Andrade Gutierrez tenta se antecipar à Lava Jato e mira em Aécio Neves

A gestão de Aécio Neves (PSDB) no governo de Minas Gerais (2003-2010) é peça de um quebra-cabeça que uma auditoria interna da empreiteira Andrade Gutierrez tenta montar. De acordo com reportagem do jornal Folha de S.Paulo ontem, a empresa vem tentando se adiantar às investigações da Operação Lava-Jato e vai apurar pagamentos de propina e irregularidades envolvendo as obras da Cidade Administrativa, que abriga a sede do governo, em Belo Horizonte. 

 Para tentar se antecipar à Lava Jato e evitar ser pega de surpresa, a empreiteira Andrade Gutierrez criou uma auditoria interna para apurar pagamentos de propina a agentes públicos, além de outras irregularidades envolvendo obras realizadas.

Entre os primeiros alvos da auditoria da empresa, que fez acordo de leniência com os investigadores, está a Cidade Administrativa, obra do arquiteto Oscar Niemeyer que abriga a sede do governo de Minas, em Belo Horizonte.
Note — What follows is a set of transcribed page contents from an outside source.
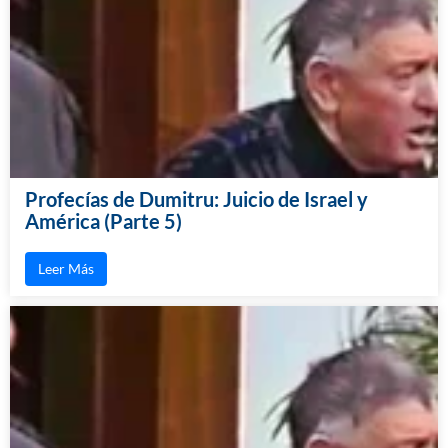
Profecías de Dumitru: Juicio de Israel y
América (Parte 5)
Leer Más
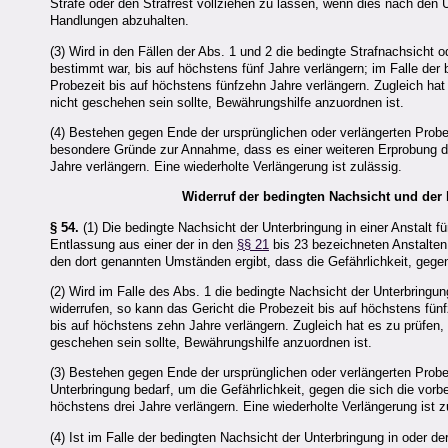
Strafe oder den Strafrest vollziehen zu lassen, wenn dies nach de
Handlungen abzuhalten.
(3) Wird in den Fällen der Abs. 1 und 2 die bedingte Strafnachsicht o
bestimmt war, bis auf höchstens fünf Jahre verlängern; im Falle der
Probezeit bis auf höchstens fünfzehn Jahre verlängern. Zugleich hat
nicht geschehen sein sollte, Bewährungshilfe anzuordnen ist.
(4) Bestehen gegen Ende der ursprünglichen oder verlängerten Probe
besondere Gründe zur Annahme, dass es einer weiteren Erprobung de
Jahre verlängern. Eine wiederholte Verlängerung ist zulässig.
Widerruf der bedingten Nachsicht und de
§ 54.
(1) Die bedingte Nachsicht der Unterbringung in einer Anstalt 
Entlassung aus einer der in den
§§ 21
bis 23 bezeichneten Anstalten
den dort genannten Umständen ergibt, dass die Gefährlichkeit, geg
(2) Wird im Falle des Abs. 1 die bedingte Nachsicht der Unterbringu
widerrufen, so kann das Gericht die Probezeit bis auf höchstens fünf
bis auf höchstens zehn Jahre verlängern. Zugleich hat es zu prüfen,
geschehen sein sollte, Bewährungshilfe anzuordnen ist.
(3) Bestehen gegen Ende der ursprünglichen oder verlängerten Prob
Unterbringung bedarf, um die Gefährlichkeit, gegen die sich die vo
höchstens drei Jahre verlängern. Eine wiederholte Verlängerung ist 
(4) Ist im Falle der bedingten Nachsicht der Unterbringung in oder d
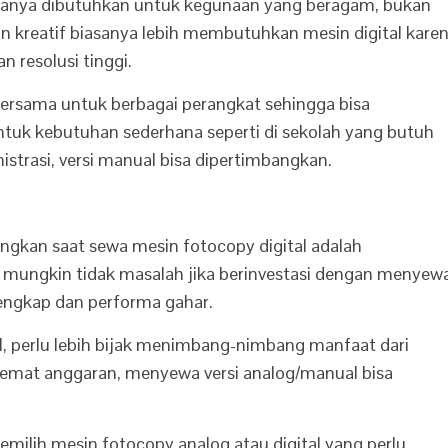
asanya dibutuhkan untuk kegunaan yang beragam, bukan
n kreatif biasanya lebih membutuhkan mesin digital kare
resolusi tinggi.
 bersama untuk berbagai perangkat sehingga bisa
ntuk kebutuhan sederhana seperti di sekolah yang butuh
trasi, versi manual bisa dipertimbangkan.
angkan saat sewa mesin fotocopy digital adalah
 mungkin tidak masalah jika berinvestasi dengan menyew
lengkap dan performa gahar.
l, perlu lebih bijak menimbang-nimbang manfaat dari
hemat anggaran, menyewa versi analog/manual bisa
ilih mesin fotocopy analog atau digital yang perlu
Inaugurada em 2010, a obra é a mais cara da gestão de oito anos do ex-governador e hoje senador tucano Aécio Neves (2002-2010), custando R$ 1,26 bilhão.

Segundo executivos da empresa, a apuração está dividida em duas etapas: antes e depois de a obra se iniciar.
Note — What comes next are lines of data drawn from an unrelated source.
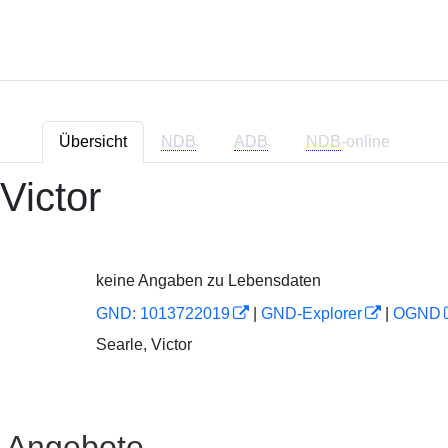
Übersicht
NDB
ADB
NDB
-online
Victor
keine Angaben zu Lebensdaten
GND: 1013722019
|
GND-Explorer
|
OGND
Searle, Victor
e Angebote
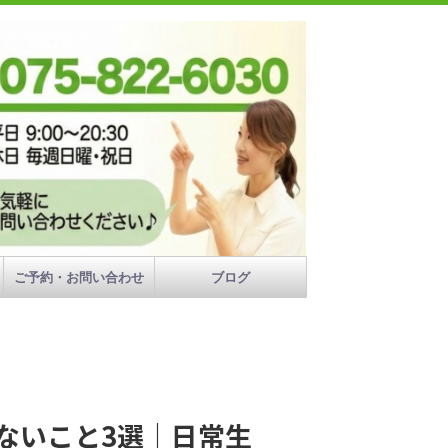
ご予約・お問い合わせ
ブログ
ないこと3選｜日常生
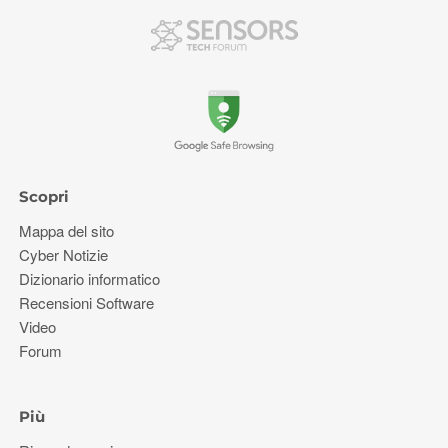
Scopri
Mappa del sito
Cyber ​​Notizie
Dizionario informatico
Recensioni Software
Video
Forum
Più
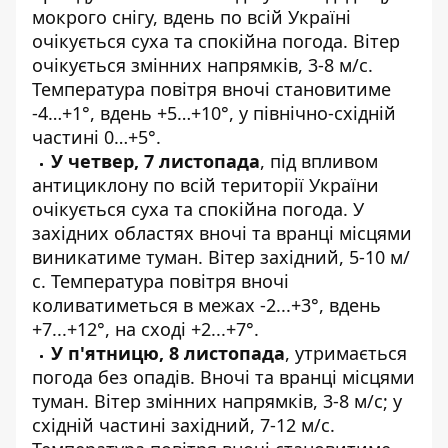
мокрого снігу, вдень по всій Україні
очікується суха та спокійна погода. Вітер
очікується змінних напрямків, 3-8 м/с.
Температура повітря вночі становитиме
-4…+1°, вдень +5…+10°, у північно-східній
частині 0…+5°.
У четвер, 7 листопада
, під впливом
антициклону по всій території України
очікується суха та спокійна погода. У
західних областях вночі та вранці місцями
виникатиме туман. Вітер західний, 5-10 м/
с. Температура повітря вночі
коливатиметься в межах -2...+3°, вдень
+7...+12°, на сході +2...+7°.
У п'ятницю, 8 листопада
, утримається
погода без опадів. Вночі та вранці місцями
туман. Вітер змінних напрямків, 3-8 м/с; у
східній частині західний, 7-12 м/с.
A Cidade Administrativa apresenta, porém, uma dificuldade que outras obras delatadas, como a usina hidrelétrica de Belo Monte, no Pará, e estádios de futebol não tinham: a maioria dos envolvidos no projeto não trabalha mais na Andrade Gutierrez.

Já é tido como certo entre os executivos do grupo que será um funcionário ou ex-funcionário até agora fora do grupo de delatores da empreiteira o responsável por falar sobre a obra mineira.

Alvo

A sede do governo mineiro se tornou alvo de apuração após advogados da empresa serem avisados por procuradores da Lava Jato que o grupo precisará complementar seu acordo de delação com informações sobre a obra.

O comunicado aconteceu há cerca de três semanas, mas até o momento nenhum colaborador falou sobre o tema.

Como a Folha revelou em junho, o sócio da OAS Léo Pinheiro acordou nas tratativas da delação que negocia com a Procuradoria-Geral da República que falará sobre pagamento de propina para auxiliares de Aécio Neves quando ele foi governador.

O repasse estaria associado à construção de um dos três prédios que integram a sede do governo, chamado Gerais. O tucano nega qualquer irregularidade.

A OAS integrou um consócio em conjunto com Odebrecht e Queiroz Galvão para erguer a obra. Já a Andrade participou de um consórcio com a Via Engenharia e a Barbosa Mello para fazer o edifício Minas. Ambos são anexos ao Palácio do Governo.

Outros focos

A auditoria interna também apura informações de outras obras, como a Ferrovia Norte-Sul, um projeto cuja história de corrupção começa em 1987, com o acerto das empresas que ganhariam a licitação. O tema já foi citado na delação da Camargo Corrêa, que mencionou pagamento de propina para executar a construção.

Segundo executivos ouvidos pela Folha, serão levantadas informações de todas as construções que estiverem sob a mira da Lava Jato.

Representantes dos delatores nos acordos homologados em maio deste ano relataram que a Cidade Administrativa não foi alvo de questionamento nos depoimentos prestados à Lava Jato.